**Task statement**
Rewrite the material from its first line through the line containing "14: (604, 387)", changing "zero-indexed" to "0-indexed" and leaving everything else unchanged. Return only those lines.

—————

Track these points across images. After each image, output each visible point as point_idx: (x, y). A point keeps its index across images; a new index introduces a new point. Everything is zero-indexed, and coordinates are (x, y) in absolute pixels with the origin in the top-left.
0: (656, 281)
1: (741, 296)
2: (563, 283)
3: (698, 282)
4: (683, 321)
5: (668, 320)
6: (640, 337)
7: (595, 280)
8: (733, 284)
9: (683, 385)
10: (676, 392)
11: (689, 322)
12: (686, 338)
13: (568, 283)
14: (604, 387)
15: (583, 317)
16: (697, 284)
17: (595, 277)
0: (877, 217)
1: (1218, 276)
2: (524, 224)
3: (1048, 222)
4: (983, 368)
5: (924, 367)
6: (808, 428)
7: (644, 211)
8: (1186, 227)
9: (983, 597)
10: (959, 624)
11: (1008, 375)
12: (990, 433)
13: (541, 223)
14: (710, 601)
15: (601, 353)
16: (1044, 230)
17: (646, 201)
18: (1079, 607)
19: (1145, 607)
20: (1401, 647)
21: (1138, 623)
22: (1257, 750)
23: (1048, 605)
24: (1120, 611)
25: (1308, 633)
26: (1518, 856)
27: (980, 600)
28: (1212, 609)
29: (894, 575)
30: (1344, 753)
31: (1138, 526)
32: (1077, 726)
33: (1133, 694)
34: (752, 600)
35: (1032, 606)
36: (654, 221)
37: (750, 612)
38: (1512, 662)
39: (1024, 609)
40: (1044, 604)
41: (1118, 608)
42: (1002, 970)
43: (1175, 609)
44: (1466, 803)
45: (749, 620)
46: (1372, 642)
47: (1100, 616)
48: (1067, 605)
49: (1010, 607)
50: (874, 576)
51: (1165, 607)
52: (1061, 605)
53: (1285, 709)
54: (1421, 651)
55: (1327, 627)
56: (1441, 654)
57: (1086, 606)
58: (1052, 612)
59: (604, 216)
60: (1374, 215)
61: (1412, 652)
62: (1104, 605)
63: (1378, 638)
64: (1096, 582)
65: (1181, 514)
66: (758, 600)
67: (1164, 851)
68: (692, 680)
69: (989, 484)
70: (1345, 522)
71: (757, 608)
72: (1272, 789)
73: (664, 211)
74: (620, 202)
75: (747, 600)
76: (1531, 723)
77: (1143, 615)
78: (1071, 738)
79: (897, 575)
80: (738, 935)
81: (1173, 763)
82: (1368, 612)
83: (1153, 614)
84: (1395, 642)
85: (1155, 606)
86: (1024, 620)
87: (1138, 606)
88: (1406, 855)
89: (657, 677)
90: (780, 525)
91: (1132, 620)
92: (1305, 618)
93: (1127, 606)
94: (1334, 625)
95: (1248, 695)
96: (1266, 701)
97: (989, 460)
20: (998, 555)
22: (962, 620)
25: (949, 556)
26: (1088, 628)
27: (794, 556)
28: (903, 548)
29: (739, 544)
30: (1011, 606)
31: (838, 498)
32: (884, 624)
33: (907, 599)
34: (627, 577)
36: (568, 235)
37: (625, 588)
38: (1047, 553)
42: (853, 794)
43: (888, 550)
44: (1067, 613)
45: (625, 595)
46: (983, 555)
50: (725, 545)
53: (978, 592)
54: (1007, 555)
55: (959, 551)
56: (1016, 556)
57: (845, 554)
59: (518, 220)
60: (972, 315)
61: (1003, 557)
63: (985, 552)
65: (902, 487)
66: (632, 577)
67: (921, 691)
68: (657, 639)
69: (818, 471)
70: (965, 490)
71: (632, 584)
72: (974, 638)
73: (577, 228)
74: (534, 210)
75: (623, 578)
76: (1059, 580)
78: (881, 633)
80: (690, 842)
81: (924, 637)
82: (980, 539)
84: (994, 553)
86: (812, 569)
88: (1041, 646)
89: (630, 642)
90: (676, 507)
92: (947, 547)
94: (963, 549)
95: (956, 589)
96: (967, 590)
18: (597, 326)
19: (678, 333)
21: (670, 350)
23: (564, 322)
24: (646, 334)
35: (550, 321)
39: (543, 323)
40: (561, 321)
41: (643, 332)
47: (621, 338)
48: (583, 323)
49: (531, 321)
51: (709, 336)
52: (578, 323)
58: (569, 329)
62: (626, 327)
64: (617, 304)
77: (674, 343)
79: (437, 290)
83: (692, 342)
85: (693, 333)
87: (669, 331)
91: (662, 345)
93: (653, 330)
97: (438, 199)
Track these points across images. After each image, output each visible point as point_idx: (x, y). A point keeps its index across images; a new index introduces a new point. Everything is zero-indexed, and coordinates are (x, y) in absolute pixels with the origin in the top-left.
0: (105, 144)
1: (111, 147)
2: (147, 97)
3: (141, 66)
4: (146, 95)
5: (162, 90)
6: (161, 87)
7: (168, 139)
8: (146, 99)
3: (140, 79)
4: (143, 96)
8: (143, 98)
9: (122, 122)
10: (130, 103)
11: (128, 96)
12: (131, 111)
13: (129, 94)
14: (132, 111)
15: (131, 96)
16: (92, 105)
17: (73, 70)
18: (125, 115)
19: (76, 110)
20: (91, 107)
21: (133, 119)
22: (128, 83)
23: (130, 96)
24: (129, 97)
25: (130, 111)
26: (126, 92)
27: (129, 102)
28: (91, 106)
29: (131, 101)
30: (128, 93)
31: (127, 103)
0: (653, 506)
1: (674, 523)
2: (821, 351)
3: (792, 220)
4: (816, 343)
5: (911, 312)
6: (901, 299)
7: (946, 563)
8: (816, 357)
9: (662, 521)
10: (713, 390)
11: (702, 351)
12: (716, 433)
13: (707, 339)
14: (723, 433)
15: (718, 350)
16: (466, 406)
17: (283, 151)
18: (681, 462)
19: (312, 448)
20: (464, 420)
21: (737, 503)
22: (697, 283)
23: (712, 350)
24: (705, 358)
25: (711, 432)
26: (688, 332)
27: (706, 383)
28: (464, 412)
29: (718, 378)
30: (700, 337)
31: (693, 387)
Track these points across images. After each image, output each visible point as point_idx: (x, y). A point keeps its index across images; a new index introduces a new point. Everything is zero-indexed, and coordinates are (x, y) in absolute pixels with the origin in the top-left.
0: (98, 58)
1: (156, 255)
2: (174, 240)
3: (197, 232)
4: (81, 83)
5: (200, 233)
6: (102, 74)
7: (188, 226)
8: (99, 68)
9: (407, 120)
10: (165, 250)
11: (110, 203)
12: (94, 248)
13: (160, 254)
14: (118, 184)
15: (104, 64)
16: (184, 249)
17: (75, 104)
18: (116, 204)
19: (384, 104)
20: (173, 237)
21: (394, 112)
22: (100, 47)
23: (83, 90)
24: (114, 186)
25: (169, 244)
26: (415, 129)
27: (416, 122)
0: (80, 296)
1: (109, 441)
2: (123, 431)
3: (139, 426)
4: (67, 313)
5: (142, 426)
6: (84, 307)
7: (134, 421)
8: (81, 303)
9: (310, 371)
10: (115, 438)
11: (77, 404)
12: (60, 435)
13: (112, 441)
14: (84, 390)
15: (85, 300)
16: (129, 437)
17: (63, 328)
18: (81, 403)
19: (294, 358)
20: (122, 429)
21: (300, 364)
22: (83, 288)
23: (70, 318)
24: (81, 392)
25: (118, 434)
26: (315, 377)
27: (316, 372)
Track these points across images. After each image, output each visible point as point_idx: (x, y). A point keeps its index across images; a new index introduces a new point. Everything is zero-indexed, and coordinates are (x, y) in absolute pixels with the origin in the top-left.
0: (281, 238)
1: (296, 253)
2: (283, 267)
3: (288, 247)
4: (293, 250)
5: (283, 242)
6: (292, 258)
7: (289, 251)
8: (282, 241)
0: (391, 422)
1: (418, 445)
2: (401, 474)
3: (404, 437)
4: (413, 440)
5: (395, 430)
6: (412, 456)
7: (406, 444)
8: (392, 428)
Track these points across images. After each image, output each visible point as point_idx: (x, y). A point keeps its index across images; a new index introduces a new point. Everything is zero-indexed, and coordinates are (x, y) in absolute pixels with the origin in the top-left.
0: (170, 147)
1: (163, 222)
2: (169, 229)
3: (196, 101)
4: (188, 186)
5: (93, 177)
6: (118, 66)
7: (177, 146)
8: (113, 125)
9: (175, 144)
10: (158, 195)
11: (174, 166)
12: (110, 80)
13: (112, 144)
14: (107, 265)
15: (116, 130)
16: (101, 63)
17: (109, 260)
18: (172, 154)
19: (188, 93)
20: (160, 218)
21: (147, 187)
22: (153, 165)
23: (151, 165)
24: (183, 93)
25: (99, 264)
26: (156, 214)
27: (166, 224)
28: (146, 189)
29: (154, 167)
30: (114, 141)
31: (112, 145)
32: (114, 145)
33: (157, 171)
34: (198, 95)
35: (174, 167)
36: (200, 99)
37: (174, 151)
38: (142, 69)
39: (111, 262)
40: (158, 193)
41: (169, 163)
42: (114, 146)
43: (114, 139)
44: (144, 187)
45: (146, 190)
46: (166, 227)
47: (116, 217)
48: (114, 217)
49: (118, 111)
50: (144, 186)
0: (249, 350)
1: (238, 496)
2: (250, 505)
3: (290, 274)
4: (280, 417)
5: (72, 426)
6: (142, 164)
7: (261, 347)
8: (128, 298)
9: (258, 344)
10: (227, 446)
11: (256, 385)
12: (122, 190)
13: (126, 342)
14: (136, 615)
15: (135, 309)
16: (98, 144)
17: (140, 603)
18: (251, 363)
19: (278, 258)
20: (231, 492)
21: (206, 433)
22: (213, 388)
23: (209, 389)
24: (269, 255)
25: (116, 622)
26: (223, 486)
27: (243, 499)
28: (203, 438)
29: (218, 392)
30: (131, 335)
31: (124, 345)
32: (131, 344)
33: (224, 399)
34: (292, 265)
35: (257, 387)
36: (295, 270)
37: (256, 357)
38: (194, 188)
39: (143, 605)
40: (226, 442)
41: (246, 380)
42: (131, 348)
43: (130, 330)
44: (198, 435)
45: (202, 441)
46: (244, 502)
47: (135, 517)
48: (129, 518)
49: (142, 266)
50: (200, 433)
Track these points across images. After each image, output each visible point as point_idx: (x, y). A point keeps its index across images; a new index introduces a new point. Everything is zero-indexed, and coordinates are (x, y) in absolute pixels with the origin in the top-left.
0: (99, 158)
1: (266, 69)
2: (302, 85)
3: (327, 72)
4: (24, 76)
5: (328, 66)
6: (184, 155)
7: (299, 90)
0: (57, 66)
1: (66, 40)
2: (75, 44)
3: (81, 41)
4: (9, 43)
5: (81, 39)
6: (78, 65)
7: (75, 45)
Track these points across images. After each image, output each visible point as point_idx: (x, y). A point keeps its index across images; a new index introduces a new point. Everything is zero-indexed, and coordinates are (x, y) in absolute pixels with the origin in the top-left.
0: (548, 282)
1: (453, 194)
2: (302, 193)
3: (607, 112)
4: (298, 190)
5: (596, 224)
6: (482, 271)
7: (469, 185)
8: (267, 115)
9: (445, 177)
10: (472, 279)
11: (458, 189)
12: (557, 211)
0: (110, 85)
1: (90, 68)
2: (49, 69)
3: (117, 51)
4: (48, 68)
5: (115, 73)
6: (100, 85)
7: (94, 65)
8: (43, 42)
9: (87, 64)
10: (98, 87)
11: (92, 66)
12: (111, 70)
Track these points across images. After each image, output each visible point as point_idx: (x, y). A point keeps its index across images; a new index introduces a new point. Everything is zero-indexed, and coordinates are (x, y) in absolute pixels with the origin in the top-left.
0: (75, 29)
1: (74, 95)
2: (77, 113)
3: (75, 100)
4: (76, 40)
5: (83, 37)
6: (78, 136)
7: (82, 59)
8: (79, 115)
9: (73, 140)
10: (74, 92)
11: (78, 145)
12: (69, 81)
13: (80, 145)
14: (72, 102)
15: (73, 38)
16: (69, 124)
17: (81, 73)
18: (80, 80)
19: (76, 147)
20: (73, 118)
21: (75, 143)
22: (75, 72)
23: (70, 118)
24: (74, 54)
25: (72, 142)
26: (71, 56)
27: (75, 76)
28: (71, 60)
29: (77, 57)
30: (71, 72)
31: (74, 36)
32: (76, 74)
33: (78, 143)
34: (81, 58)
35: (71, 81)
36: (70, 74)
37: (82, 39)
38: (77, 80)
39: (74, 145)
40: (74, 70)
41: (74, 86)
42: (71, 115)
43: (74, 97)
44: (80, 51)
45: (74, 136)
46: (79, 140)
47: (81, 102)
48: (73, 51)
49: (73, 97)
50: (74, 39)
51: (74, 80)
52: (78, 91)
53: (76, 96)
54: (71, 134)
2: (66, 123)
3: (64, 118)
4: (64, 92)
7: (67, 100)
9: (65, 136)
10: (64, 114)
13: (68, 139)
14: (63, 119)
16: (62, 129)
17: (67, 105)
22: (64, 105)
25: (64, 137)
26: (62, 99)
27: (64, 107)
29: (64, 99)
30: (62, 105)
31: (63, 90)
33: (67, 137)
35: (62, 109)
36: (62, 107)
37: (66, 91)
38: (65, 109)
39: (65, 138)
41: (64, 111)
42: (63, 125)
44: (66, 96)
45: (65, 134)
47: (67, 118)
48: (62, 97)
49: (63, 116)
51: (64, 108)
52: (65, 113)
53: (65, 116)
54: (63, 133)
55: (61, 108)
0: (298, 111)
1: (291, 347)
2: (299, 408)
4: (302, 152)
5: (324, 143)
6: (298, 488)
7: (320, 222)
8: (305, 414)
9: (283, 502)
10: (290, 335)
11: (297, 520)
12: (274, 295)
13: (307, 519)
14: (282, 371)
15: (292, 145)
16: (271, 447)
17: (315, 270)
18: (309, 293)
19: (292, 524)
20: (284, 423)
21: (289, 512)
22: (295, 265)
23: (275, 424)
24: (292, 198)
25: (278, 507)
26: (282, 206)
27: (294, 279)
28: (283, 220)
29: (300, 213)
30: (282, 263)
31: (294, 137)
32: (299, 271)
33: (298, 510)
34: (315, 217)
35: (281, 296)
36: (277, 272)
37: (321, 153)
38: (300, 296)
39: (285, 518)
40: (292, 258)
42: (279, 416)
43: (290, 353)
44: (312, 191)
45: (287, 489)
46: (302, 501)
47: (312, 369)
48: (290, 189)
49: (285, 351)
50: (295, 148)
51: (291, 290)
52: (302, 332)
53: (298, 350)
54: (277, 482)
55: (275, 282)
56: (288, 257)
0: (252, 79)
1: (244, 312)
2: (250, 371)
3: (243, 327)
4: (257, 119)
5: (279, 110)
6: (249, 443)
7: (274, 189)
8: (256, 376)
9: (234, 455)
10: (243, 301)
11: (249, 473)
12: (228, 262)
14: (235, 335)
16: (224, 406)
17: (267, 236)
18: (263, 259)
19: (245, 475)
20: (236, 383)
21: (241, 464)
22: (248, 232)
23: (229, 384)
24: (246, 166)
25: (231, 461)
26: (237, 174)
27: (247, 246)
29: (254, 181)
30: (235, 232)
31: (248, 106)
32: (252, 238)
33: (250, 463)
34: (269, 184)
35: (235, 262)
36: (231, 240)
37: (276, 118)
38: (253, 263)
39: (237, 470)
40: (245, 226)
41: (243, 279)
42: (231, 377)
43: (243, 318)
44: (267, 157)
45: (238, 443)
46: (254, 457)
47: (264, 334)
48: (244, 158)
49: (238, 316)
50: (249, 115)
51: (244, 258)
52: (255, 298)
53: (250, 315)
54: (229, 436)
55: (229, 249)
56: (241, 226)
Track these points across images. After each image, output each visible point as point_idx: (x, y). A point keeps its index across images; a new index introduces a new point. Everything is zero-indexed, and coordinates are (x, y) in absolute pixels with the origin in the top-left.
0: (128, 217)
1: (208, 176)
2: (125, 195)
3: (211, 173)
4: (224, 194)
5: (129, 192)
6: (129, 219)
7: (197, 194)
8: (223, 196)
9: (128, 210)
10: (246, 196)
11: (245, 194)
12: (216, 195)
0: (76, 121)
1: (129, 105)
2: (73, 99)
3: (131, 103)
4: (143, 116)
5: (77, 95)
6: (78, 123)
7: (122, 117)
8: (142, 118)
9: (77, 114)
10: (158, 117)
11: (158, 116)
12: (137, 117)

—————

**Response to this exercise**
Track these points across images. After each image, output each visible point as point_idx: (x, y). A point keeps its index across images; a new index introduces a new point. Everything is 0-indexed, and coordinates are (x, y) in absolute pixels with the origin in the top-left.
0: (656, 281)
1: (741, 296)
2: (563, 283)
3: (698, 282)
4: (683, 321)
5: (668, 320)
6: (640, 337)
7: (595, 280)
8: (733, 284)
9: (683, 385)
10: (676, 392)
11: (689, 322)
12: (686, 338)
13: (568, 283)
14: (604, 387)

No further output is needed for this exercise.